On a recent trip to Baltimore for a Zombie Mud Run we went to the aquarium on Sunday. It was something to help us detox, ease out of the weekend and made us feel like there was more to us than being raging alcs.
7) Make sure everyone is on the same page before the trip-
This just comes down to communication. Does everyone plan on going out Friday or would some rather stay in so they’re primed for whatever Saturday brings. Are you traveling with people who like going out to eat nice places or is Subway fine? Getting this information from the get-go ensures no arguments or passive aggressiveness (mostly).
Sidenote: I highly recommend starting a Facebook message about the trip. You could do email or text, but I prefer the FB chat as everyone can chime in immediately, you can include links AND the content is easily accessible.
8) Scout out your location-
This is taking number 4) and expanding on it. Where are the nearest bars? Where are the ones that look fun? What’s the public transportation like in the city? What are the different neighborhoods like?

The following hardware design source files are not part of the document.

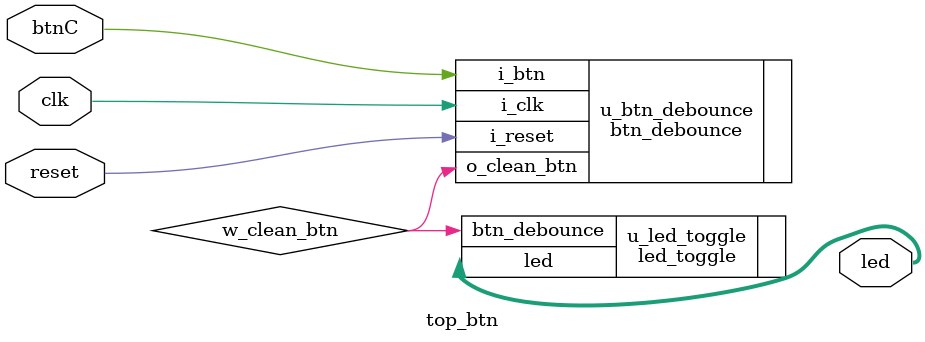
<source format=v>
`timescale 1ns / 1ps

module top_btn(
    input clk,
    input reset,
    input btnC,
    output [1:0] led
    );
    wire w_clean_btn;

 btn_debounce u_btn_debounce(
     .i_clk(clk),
     .i_reset(reset),
     .i_btn(btnC),
     .o_clean_btn(w_clean_btn)  
    );
 led_toggle u_led_toggle(
     .btn_debounce(w_clean_btn),
      .led(led)
    );


endmodule

</source>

I always like to have at least an overview of fun places to go and the geographical makeup of a locale before I go. Playing it by ear could absolutely be fun but have at least an idea of where you should be (as well as where you shouldn’t) be going.
9) Be flexible
This one is admittedly hard for me. I’m that guy who makes a schedule and likes to adhere to that (and who everyone else bitches about when they’re in the shower). I’m usually the first one up and the one then cajoling everyone else to get out of bed. I want to be certain places at certain times and in a sense it’s necessary to have someone anal retentive in your group (my friends are rolling their eyes and saying, “no, it’s not”). That being said, learn to roll with the punches. If your perfect itinerary is blown, so be it. Remember, you’re here first and foremost for the company and if everyone is having a good time, don’t be the Debbie Downer.
10) Pack snacks and Gatorade-
You will wake up later than you want. You may not have time for breakfast. The person who brought cliff bars and doughnuts is a savior. See also: you return home circa 2:30 AM and need Gatorade and a slim jim. Have them in your room. As previously mentioned, Wawa might not be right across the street (and if it is, well then you my friend hit the jackpot).

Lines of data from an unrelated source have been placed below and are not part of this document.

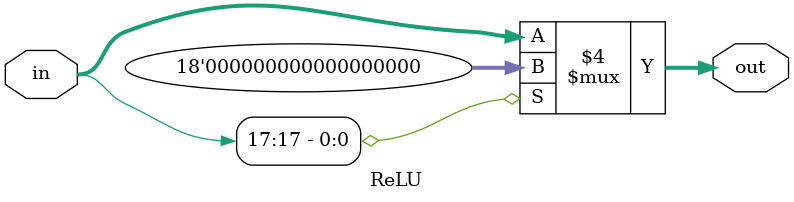
<source format=v>
`timescale 1ns / 1ps

module ReLU#(parameter WIDTH = 9)
(
    input signed [2*WIDTH-1:0] in,
    output [2*WIDTH-1:0] out
);

always@(*)
begin
    if (in[2*WIDTH-1] == 1)
        out <= 0;
    else
        out <= in;
end
endmodule
</source>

12) Don’t rely solely on GPS-
GPS’s are fine 99% of the time. Sometimes they don’t work. Also, there are rural parts of PA and NY (probably other places too-I’m just speaking from personal experience) where you won’t have service. Printing out mapquest before hand and at least having a general idea of where your route should be taking you can save a lot of headaches.
13) Keep everyone’s budget in mind-
You’re the one planning the trip right? That means you decide what you’ll be doing and where you’ll be saying, correct? Wrong. If you’re around my age then you’re at that weird stage of life where some people are making close to 6 figures while others are still in grad school scraping by on a bartender’s salary. Pick hotels and activities and places to eat that aren’t going to bankrupt any of your friends. It’s best if everyone is having fun, not just you.
14) Find co-conspirators-
It’ll be easier if you have a friend or two willing to help with the planning and execution process (I’m lucky in this regard). At the very least find a few people willing to help put down deposits.
15) Lie Your Face Off-
Telling everyone you need to be at your rafting reservations at 10 will ensure that you are all there for the 11:30 sign in.
*Bonus: don’t invite cheap friends. Thankfully most of my friends have little concept of the value of money, so I’ve yet to encounter this problem, but you will be splitting a lot of things: cabs, tips, bills, etc, and you want to make sure everyone is ponying up the correct amount.